A sentinel for job completion is useful even when the output is well defined. Suppose the output file is large and takes time to write to disk, or it writes to disk by chunks, a non-zero size doesn’t guarantee job completion.

pattern 3: untouchable target

Sometimes the output is well-defined but it cannot be touched, making pattern 1 unsuitable. For example, some of my scripts use a directory as their output, and they don’t run if the directory pre-exists. In this case, we can use a running sentinel:

output : input
    if [ ! -f $@.running -a -s $< ]; then \
        run $< && touch $@.running; fi

It can be tricky to know whether the job truly completes in this case. If in doubt, use pattern 2.

pattern 4: waiting for all prerequisites

When multiple prerequisites exist, for example the e->f or g->h layers in Figure 1, we need to wait for all of them to be ready.
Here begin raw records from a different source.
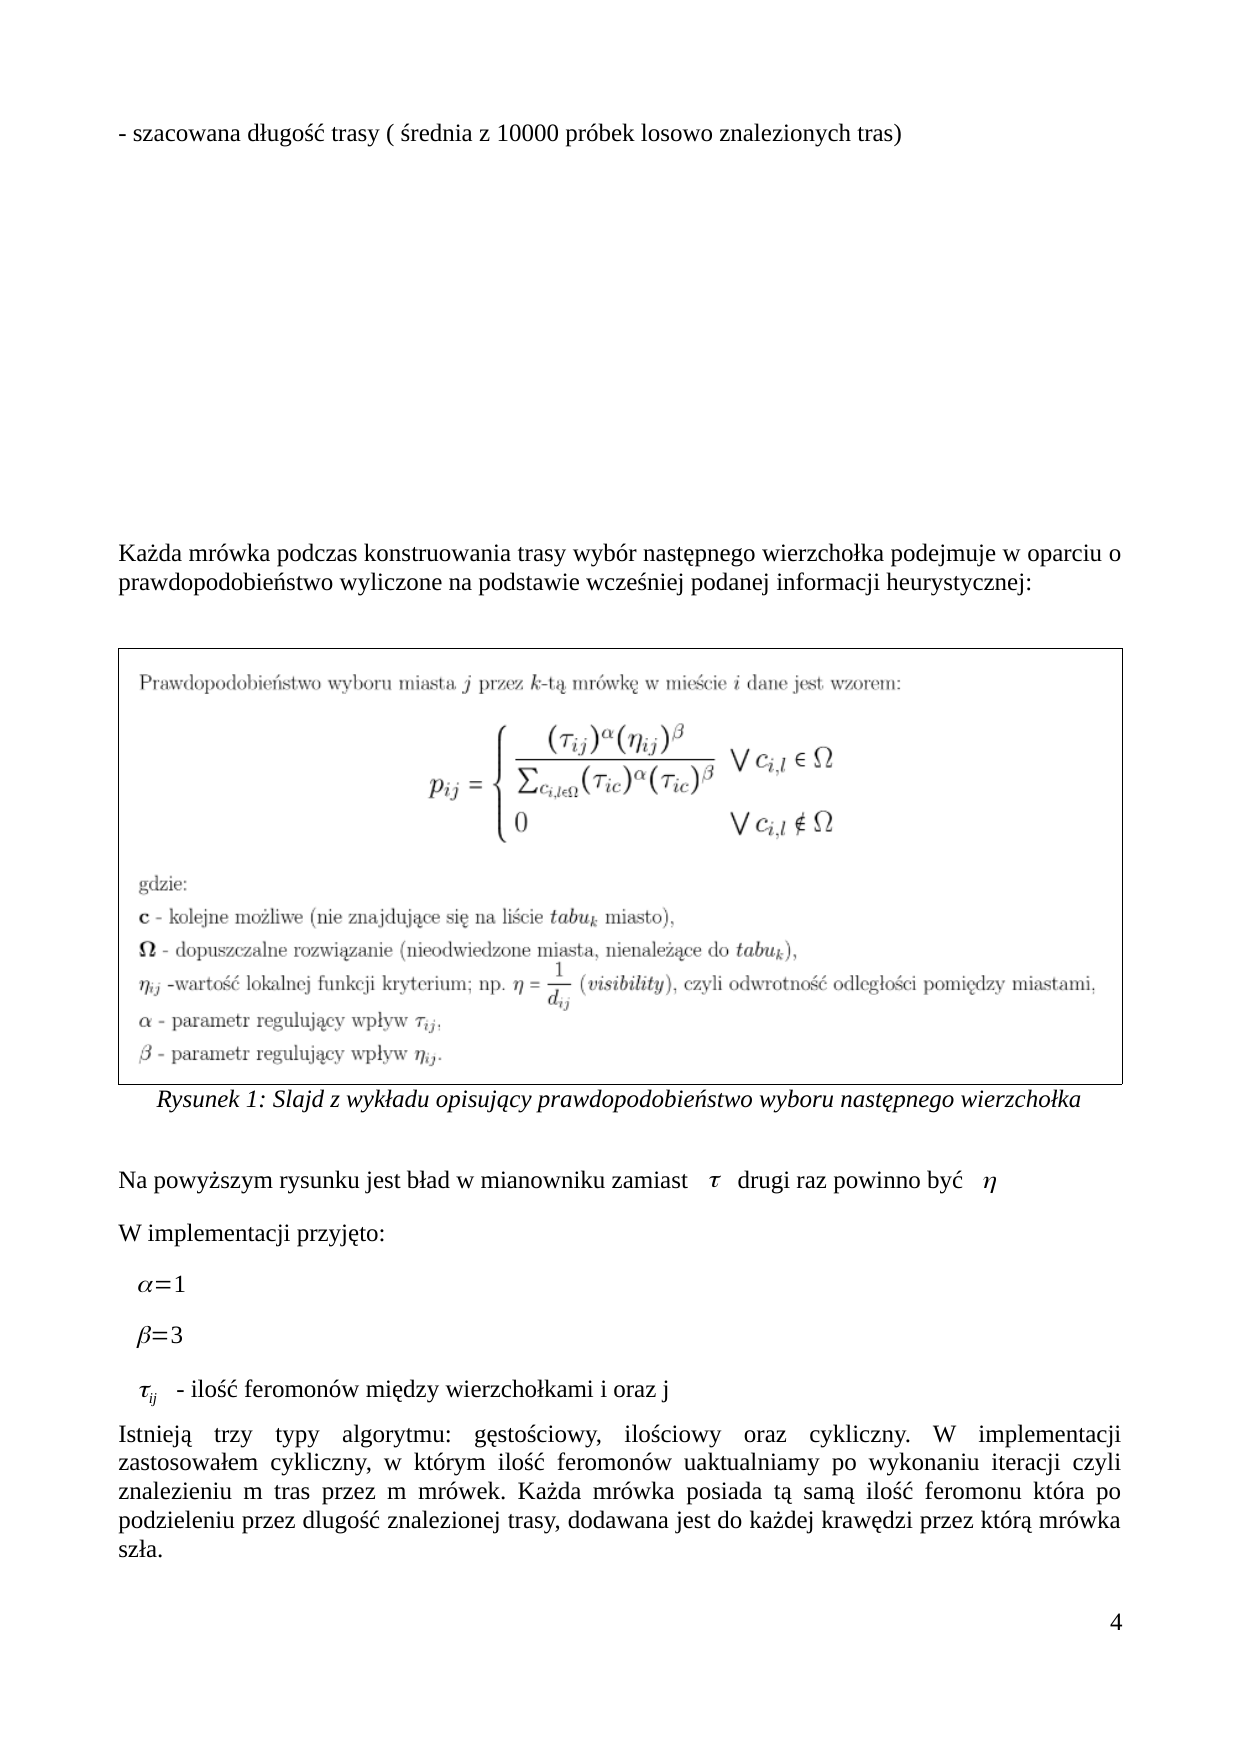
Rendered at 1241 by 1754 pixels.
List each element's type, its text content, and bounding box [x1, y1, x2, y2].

text - szacowana długość trasy ( średnia z 10000 próbek losowo znalezionych tras) [118, 118, 1122, 147]
text W implementacji przyjęto: [118, 1218, 1122, 1247]
picture [121, 651, 1119, 1081]
text Na powyższym rysunku jest bład w mianowniku zamiastdrugi raz powinno być [118, 1165, 1122, 1194]
text Każda mrówka podczas konstruowania trasy wybór następnego wierzchołka podejmuje w oparciu o prawdopodobieństwo wyliczone na podstawie wcześniej podanej informacji heurystycznej: [118, 538, 1122, 596]
text Rysunek 1: Slajd z wykładu opisujący prawdopodobieństwo wyboru następnego wierzchołka [118, 1085, 1122, 1112]
text Istnieją trzy typy algorytmu: gęstościowy, ilościowy oraz cykliczny. W implementacji zastosowałem cykliczny, w którym ilość feromonów uaktualniamy po wykonaniu iteracji czyli znalezieniu m tras przez m mrówek. Każda mrówka posiada tą samą ilość feromonu która po podzieleniu przez dlugość znalezionej trasy, dodawana jest do każdej krawędzi przez którą mrówka szła. [118, 1419, 1122, 1562]
text - ilość feromonów między wierzchołkami i oraz j [118, 1374, 1122, 1407]
text [119, 649, 1122, 1084]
Suppose $(inputs) contains all the prerequisites, we must ensure that they are not sentinels

output : inputs
	if (for x in $^;do [ -s $$x ] || exit; done); then \
        run $< && touch $@; fi

However, this rule only works if inputs is statically determined. If the prerequisites are dynamically determined, say from

inputs:=$(wildcard *_my_pattern.abc)

extra check is needed.

The minimal check is

ifdef inputs
endif

which ensures $(inputs) is not empty.

The better check should examine the completion of all the scripts that generate the prerequisites. See examples in the pattern 2 section.

clean up

To remove all the sentinels, use

clean:
    find . -empty -delete

It deletes all empty files and directories for all subdirectories.
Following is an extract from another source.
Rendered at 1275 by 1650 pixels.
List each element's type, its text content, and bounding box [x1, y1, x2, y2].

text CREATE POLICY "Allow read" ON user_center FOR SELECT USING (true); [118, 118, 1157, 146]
This triggers rerun for pattern 2 rules. For rules following pattern 1 and 3, we need to clean up (rm -rf) the targets as well.

appendix

A sentinel file without a running job indicates a failed job. To save human debugging effort, we must also create a make phony target to display the job/workflow status.
If all jobs can run in blocking mode, all the sentinel tricks in this post are unnecessary. And it becomes trivial to hook up the workflow.